The annual review of
research by town historians is now out looking back to the castle as a daunting fortress to yesterday’s milkman, writes Norman Stevens.
The principal article from Kenilworth History 2014 is from celebrated architectural historian Dr Richard Morris regarding the small group of significant Victorian houses in Southbank Road.
The stimulus for the article was the demolition of Wilton House. All illustrations are in colour which brings particular vivacity to the article.
In more recent times, there is an account of the local dairy company, Gee’s, which closed down within living memory.
Another lost business was horn-comb making; Graham Gould, author of many books of photographs of old Kenilworth, has identified through property deeds lent to him activities carried on in houses in Castle Road.

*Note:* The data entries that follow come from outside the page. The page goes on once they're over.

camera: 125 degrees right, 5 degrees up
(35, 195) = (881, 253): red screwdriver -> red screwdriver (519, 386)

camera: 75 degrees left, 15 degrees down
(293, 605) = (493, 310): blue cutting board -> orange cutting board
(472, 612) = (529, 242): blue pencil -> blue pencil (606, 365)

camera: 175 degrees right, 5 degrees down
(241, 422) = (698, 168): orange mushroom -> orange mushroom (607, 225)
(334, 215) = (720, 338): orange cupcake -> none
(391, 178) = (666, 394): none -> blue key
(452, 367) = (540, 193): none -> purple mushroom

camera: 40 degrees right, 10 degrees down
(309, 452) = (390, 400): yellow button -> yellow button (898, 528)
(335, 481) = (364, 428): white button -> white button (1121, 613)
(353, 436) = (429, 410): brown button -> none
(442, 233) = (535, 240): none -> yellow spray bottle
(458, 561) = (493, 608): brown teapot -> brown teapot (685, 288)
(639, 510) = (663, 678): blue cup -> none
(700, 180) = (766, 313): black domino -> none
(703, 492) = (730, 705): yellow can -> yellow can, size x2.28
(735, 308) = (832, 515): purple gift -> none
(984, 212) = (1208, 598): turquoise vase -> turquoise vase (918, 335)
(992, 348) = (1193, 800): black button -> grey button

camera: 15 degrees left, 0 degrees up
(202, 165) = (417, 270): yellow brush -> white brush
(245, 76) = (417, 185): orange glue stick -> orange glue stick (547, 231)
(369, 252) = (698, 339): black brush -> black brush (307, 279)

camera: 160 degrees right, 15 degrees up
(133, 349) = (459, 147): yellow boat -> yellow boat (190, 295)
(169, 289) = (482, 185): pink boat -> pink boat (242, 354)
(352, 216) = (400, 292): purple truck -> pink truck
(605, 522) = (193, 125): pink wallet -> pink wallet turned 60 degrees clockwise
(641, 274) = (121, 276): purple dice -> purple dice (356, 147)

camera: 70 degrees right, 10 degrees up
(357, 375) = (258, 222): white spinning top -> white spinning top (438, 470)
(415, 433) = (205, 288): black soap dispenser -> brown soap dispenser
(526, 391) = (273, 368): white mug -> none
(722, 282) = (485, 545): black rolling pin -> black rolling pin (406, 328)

There is a ‘fun’ section of cartoons that were until recently displayed in the ‘Barn’ for young people to help them understand what the Abbey was and stood for, and what went on in it.
More dramatic is an article showing early landscaping of the castle before later occupants – mostly kings, but Robert Dudley, too – reshaped it to the palace whose remains we see today, more or less.
Surrounding the 12th century, squat, ominous Keep was a series of deep protective ditches that the bravest would not have tackled.
And at the practical level, David Brock reminds us of the prodigious amounts of soil that would have been moved as the site developed.
Also including text from Richard Stoney and cover illustrations, Kenilworth History 2014 is priced at £5 and now available to buy from Kenilworth Books.